The cockpit of the HH-43 Huskie provided its pilots with excellent visibility. Despite its intermeshing rotor system, the controls were similar to a conventional helicopter. Large rear tail fins gave additional directional control at speed. The engine exhaust extended beyond the helicopter's tail.

The landing gear of the HH-43 Huskie were on four struts, with the forward struts longer than the rears. Wide clam shell doors provided easy access at the rear of the cabin.  The shorter rear struts made cargo loading and offloading easier.

The unique rotor system of the HH-43 Huskie provided a responsive, steady platform, especially for foam or water drops. The helicopter generally carried a pair of para-jumper medics for rescue missions.

The HH-43 Huskie set seven world records for its time, including highest altitude at 29,846 feet.

HH-43 Huskie in Vietnam.

HH-43 Huskie helicopters were deployed in Vietnam during the early years of the War. The helicopters had a camouflage paint scheme and were known for their ability to operate in small jungle clearings. Due to their short range, the HH-43 was used primarily over South Vietnam, although they sometimes rescued pilots behind enemy lines. For medivac work the Huskie could hold four stretchers and a medic.

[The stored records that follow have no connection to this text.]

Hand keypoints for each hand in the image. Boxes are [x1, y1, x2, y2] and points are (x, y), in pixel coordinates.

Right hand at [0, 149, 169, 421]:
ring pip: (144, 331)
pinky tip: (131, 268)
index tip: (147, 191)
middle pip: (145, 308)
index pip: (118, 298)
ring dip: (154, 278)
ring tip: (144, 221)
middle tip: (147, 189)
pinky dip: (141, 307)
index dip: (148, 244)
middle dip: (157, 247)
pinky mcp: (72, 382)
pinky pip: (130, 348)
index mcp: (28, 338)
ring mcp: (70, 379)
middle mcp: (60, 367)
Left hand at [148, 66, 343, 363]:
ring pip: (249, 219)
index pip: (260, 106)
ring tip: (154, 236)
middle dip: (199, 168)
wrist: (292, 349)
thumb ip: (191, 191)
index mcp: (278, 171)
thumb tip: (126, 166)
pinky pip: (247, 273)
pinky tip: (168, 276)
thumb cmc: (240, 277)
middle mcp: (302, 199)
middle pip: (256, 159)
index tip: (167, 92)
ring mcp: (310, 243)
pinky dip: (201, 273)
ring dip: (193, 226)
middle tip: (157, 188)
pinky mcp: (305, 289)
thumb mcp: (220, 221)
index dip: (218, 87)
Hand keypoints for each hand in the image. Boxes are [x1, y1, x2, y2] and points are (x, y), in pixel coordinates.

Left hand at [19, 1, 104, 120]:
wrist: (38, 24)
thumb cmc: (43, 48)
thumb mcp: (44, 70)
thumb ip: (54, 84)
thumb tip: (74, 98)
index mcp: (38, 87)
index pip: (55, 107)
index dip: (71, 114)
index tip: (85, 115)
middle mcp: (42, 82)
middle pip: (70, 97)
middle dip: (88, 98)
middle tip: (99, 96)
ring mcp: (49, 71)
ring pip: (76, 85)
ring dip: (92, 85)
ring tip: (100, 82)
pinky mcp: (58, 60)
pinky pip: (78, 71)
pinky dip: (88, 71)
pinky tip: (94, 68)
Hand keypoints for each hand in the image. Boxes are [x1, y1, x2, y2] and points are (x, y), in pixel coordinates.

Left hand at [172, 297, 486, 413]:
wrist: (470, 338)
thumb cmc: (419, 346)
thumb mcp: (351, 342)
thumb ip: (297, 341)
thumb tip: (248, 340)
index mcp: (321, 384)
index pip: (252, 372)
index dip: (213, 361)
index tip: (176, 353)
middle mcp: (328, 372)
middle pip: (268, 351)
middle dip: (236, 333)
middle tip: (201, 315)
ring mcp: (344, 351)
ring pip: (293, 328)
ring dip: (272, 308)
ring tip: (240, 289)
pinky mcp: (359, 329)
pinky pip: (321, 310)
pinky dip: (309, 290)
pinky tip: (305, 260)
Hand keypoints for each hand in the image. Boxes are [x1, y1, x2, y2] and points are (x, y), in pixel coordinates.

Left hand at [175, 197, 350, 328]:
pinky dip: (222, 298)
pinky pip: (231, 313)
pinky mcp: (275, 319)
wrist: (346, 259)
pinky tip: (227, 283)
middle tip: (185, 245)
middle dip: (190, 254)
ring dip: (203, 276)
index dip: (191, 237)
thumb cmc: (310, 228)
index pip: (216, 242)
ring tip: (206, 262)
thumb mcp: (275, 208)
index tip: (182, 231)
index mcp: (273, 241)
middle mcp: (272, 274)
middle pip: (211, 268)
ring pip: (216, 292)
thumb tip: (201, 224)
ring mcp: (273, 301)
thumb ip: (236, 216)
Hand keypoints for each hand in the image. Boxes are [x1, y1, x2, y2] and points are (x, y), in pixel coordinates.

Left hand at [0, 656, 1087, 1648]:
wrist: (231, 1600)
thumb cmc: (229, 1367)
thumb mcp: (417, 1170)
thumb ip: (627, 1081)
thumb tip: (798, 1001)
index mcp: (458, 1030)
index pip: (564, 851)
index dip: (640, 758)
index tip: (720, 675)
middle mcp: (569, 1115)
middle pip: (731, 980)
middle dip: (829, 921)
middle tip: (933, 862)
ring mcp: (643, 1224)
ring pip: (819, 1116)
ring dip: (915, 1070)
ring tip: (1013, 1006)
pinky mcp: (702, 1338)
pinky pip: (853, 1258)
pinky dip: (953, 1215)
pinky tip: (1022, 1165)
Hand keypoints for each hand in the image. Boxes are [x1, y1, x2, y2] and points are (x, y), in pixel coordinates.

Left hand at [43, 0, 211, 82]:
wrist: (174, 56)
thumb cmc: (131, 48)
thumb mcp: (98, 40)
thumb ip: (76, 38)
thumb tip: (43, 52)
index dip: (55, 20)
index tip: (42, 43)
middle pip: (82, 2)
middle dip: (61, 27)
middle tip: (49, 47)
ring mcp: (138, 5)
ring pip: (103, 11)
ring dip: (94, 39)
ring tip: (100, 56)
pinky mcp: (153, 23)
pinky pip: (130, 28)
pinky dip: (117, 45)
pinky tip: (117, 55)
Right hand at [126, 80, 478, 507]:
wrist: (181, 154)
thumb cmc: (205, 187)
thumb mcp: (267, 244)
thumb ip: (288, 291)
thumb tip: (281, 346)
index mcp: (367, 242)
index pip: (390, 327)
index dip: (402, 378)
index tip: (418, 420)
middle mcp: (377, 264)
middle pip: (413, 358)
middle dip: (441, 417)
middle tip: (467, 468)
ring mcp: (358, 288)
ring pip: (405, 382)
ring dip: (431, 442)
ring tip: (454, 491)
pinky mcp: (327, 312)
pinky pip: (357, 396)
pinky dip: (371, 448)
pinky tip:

The HH-43 was employed over the Mekong Delta for making deliveries to U.S. Navy Swift boats. The U.S. Navy also used the helicopter for reconnaissance and pilot training.

As a water bomber, the HH-43 Huskie was able to carry water or foam in a tank from its under fuselage sling. It could also seat from eight to twelve with their equipment.

HH-43 Huskie S&R.

Search and Rescue HH-43 Huskie helicopters in the U.S. had a silver and red color scheme. Their rotor blades could be positioned front to back for storage in tight spaces.

The U.S.A.F. deployed 263 HH-43 Huskie helicopters, with the last one received in 1968. Some retired Huskie helicopters were used for logging operations after they were retired from military duties. We only know of one still flying today.